* **Source passage**
####

The loss of circulation in newspapers is nothing compared to the loss of eyeballs for TV network news. It's been masked by the explosion of 24/7 cable news, but the truth about that is that no one is watching. Most cable news shows have audiences of a hundred thousand or so -- fewer than P-I subscribers -- and the P-I isn't national.
What's really happening is a shift from evening papers, which are dying out all over, to morning papers, where circulation is up 60% over the last decade or so. Note the Seattle Times is now predominantly a morning paper, and if they succeed in killing the P-I will no doubt become exclusively so.

Oddly for a business that so many insist is dying, newspapers are generally considered by the corporations that own them to be "cash cows", generating tons of easy profit. If a newspaper is losing money, like the Times claims to be, there's usually an ulterior motive and funny accounting.

Yeah, it's hard to believe that a business in which profits range from 22 percent to 29 percent annually is really suffering. Especially when the average profit margin has jumped from 13.5 percent to 21.5 percent in the last 15 years. And yet newspapers are gnawing on their fingertips and churning positions like nobody's business.

Stranger, please go all online immediately and show us how it's done. A decade ago they promised "the paperless office" and "the end of books". We're all waiting for Border's to close, and office workers would be happy to dump their laser printer in the trash heap forever.


Gee...twenty years ago did we even have laser printers in the office? However did we manage our paper filled offices before the invention of the "paperless office" laser printer?

####

* **Records supplied**
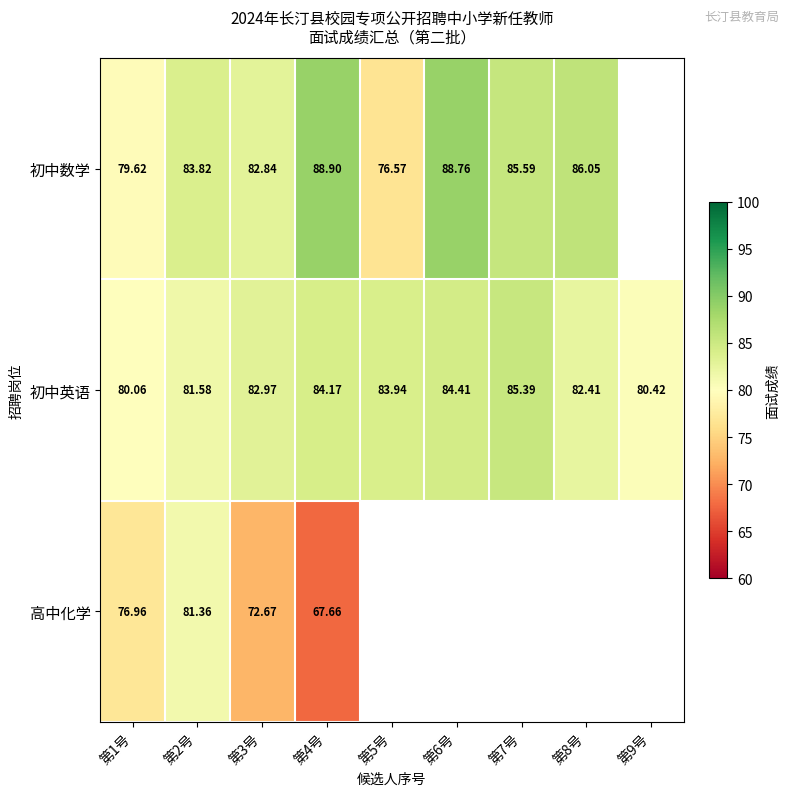

The 初中英语 series shows 140.6 at 第7号. True or false?

False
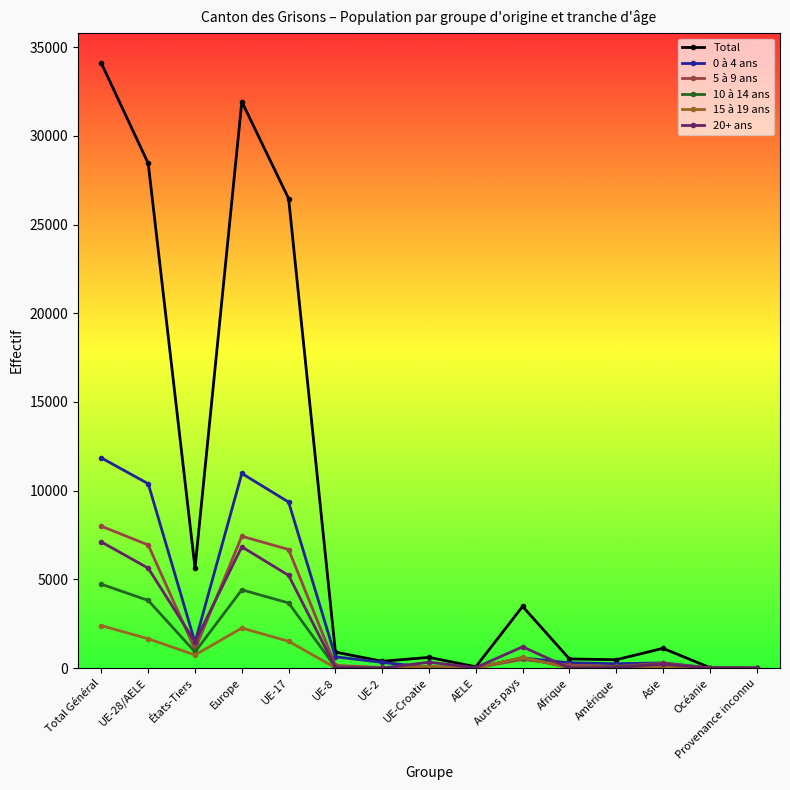

What is the label of the 15th point from the left?

Provenance inconnu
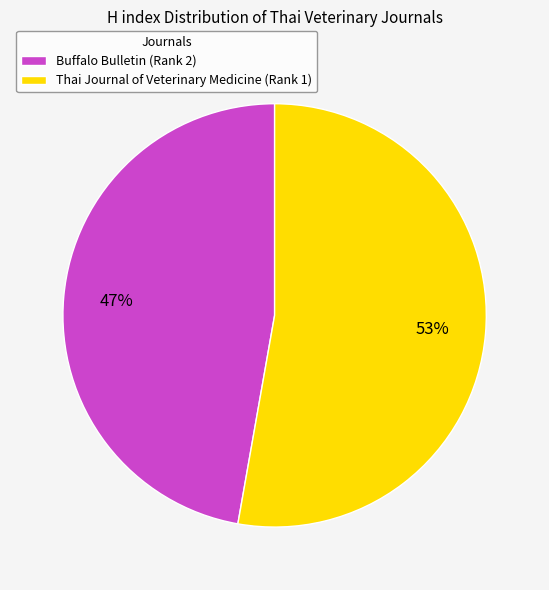

To the nearest percent, what is the combined percentage of Buffalo Bulletin (Rank 2) and Thai Journal of Veterinary Medicine (Rank 1)?

100%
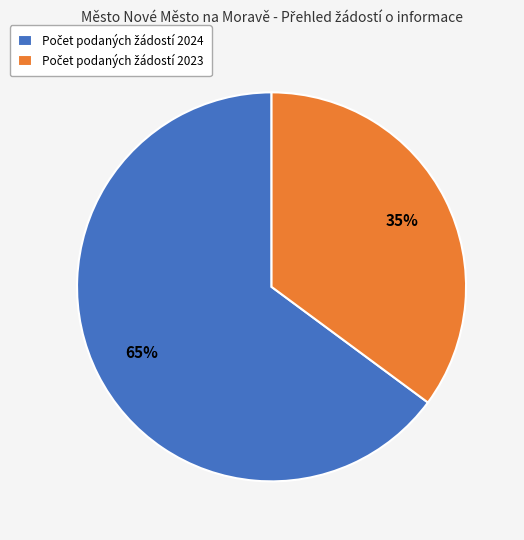

To the nearest percent, what is the average slice percentage?

50%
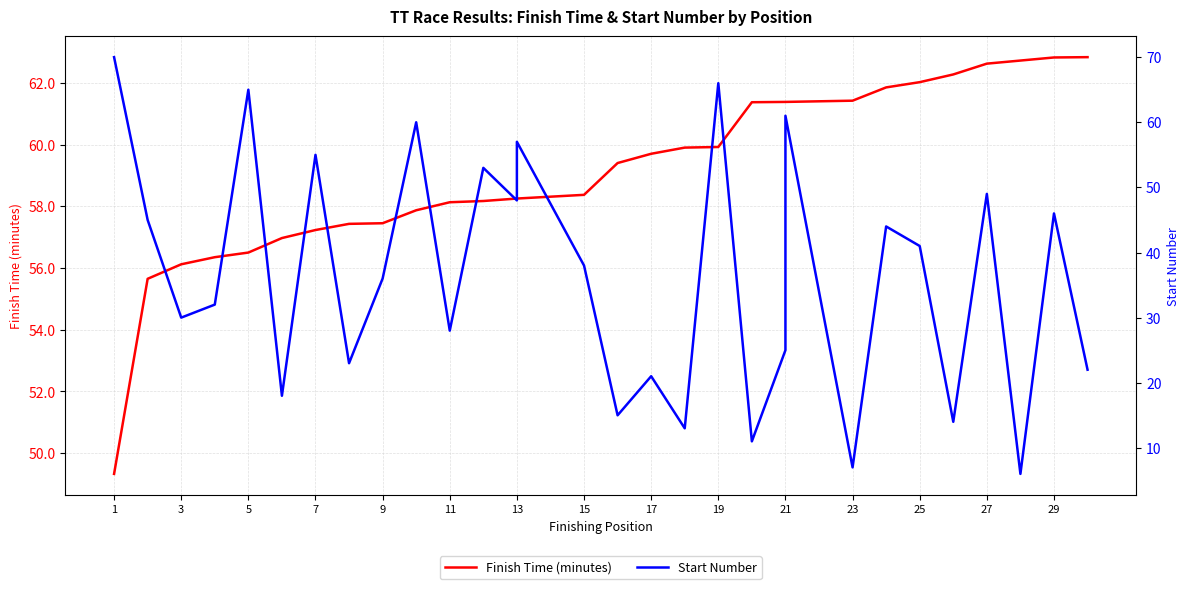

What are all the series names shown in the legend?

Finish Time (minutes), Start Number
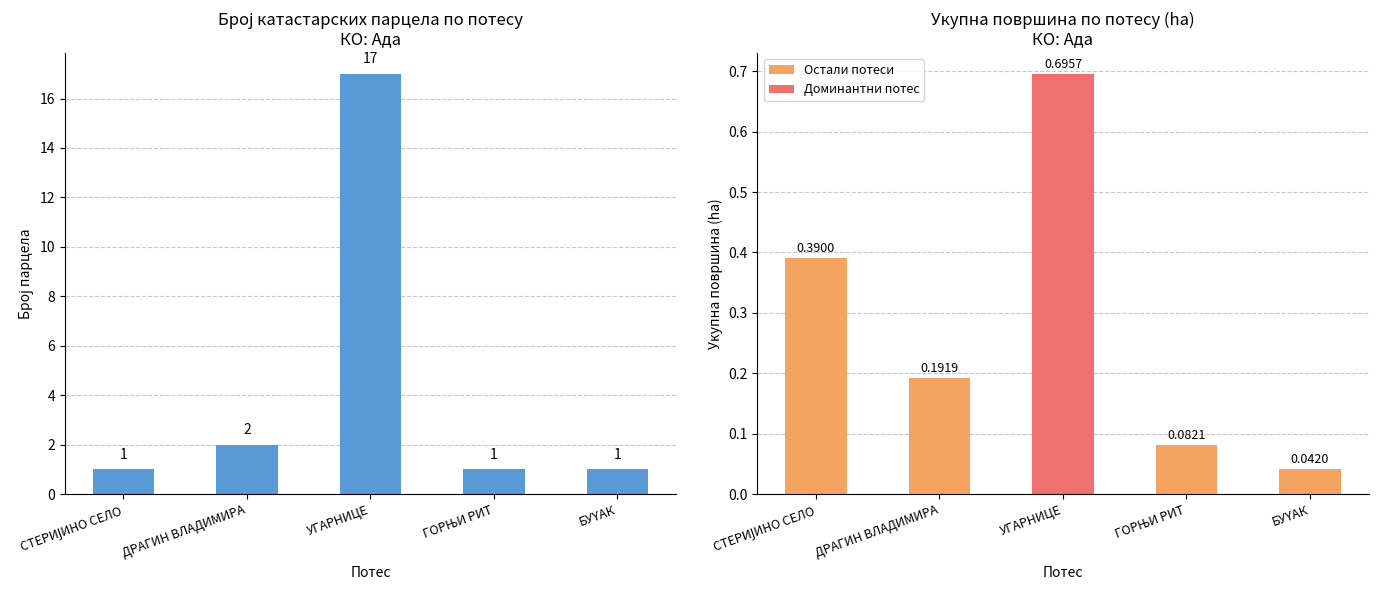

Reading left to right, what are all the values shown in this chart?

СТЕРИЈИНО СЕЛО=1	ДРАГИН ВЛАДИМИРА=2	УГАРНИЦЕ=17	ГОРЊИ РИТ=1	БУYАК=1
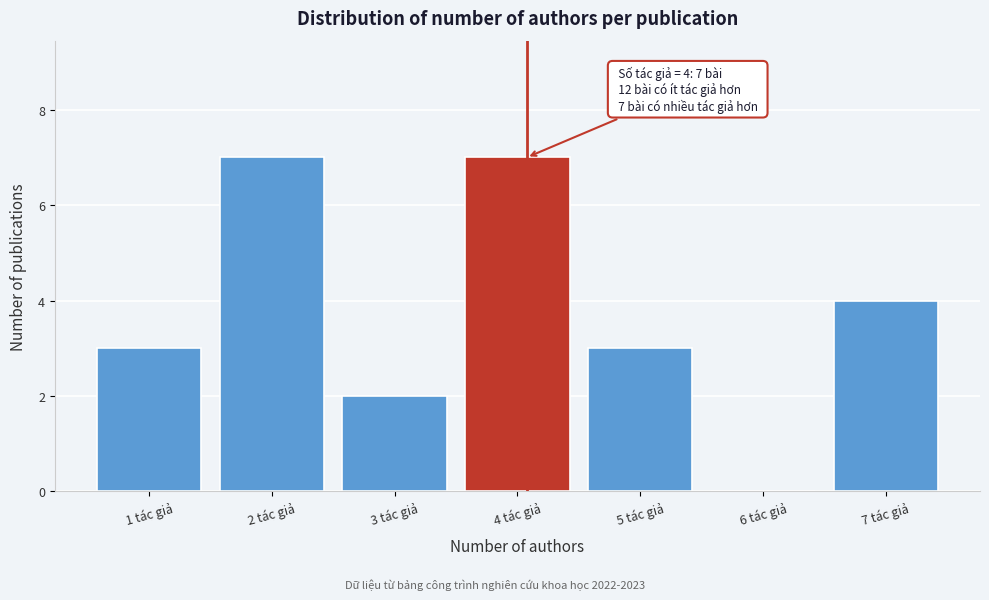

Reading left to right, extract all data points from this chart.

1 tác giả=3	2 tác giả=7	3 tác giả=2	4 tác giả=7	5 tác giả=3	6 tác giả=0	7 tác giả=4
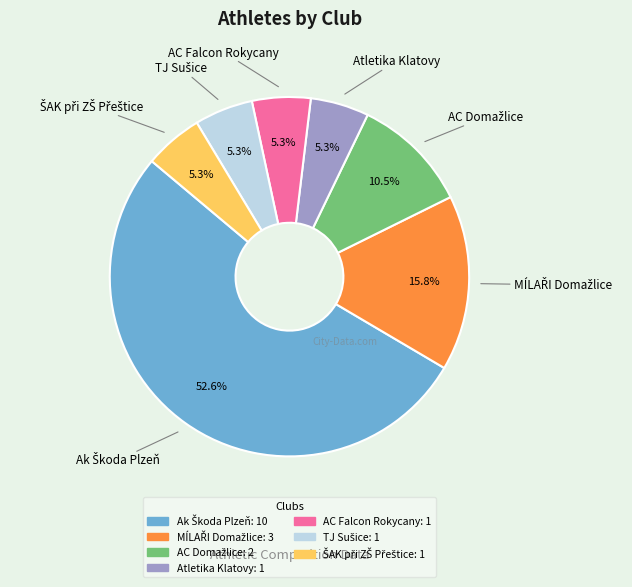

Is there any slice that represents more than half of the pie?

Yes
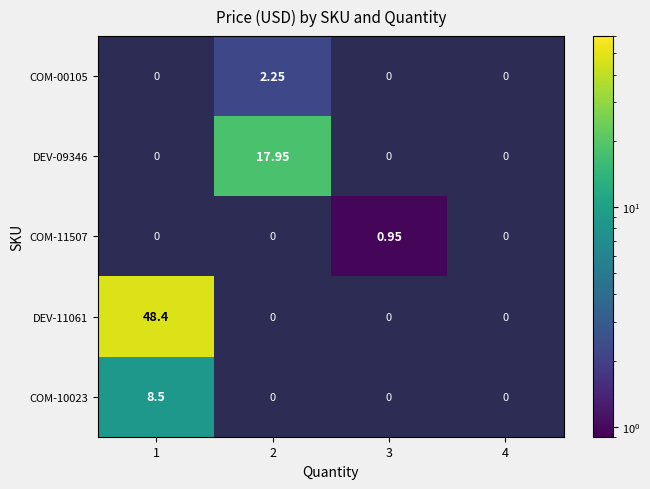

Between 1 and 2, which is larger?

2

####

* **Actions to take**
(a) In the newspaper comments, what range of annual profits does one commenter give for the newspaper business?
(b) Please count the lines of the listing that contain the string "nearest", with case counting, and give only the number.
The newspaper comments and the listing are unrelated material.

* **Outputs by task**
(a) From 22 percent to 29 percent annually.

(b) 2